**Written request:** Reproduce word for word every line of the rows below, starting with the line that contains "scientific name: Hydrocotyle bonariensis" and going on through the final line of the rows.

::: Extracted entries

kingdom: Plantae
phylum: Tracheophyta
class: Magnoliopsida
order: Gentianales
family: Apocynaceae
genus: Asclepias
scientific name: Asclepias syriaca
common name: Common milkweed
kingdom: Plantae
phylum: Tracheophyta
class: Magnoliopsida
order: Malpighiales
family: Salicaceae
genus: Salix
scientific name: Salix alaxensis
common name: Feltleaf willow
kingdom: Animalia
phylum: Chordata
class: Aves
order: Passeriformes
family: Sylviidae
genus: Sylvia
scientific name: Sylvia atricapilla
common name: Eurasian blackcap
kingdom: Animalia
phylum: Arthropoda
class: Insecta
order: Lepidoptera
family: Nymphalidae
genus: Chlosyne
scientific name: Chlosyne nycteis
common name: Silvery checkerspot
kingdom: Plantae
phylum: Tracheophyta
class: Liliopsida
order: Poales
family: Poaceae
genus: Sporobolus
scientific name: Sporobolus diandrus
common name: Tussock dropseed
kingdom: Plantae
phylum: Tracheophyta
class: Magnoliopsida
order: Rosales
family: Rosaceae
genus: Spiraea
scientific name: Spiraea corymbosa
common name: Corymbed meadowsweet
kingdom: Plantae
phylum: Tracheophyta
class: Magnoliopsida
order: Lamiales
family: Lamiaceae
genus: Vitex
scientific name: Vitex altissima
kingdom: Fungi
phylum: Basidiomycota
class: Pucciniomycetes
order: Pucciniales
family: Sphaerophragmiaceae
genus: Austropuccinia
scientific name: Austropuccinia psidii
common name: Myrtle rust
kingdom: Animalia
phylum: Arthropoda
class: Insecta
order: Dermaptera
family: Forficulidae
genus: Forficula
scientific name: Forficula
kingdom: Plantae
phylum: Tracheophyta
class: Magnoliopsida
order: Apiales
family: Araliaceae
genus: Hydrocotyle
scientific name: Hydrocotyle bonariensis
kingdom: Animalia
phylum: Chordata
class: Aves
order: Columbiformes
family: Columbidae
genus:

::::::

**Solution for this problem:**
scientific name: Hydrocotyle bonariensis
kingdom: Animalia
phylum: Chordata
class: Aves
order: Columbiformes
family: Columbidae
genus:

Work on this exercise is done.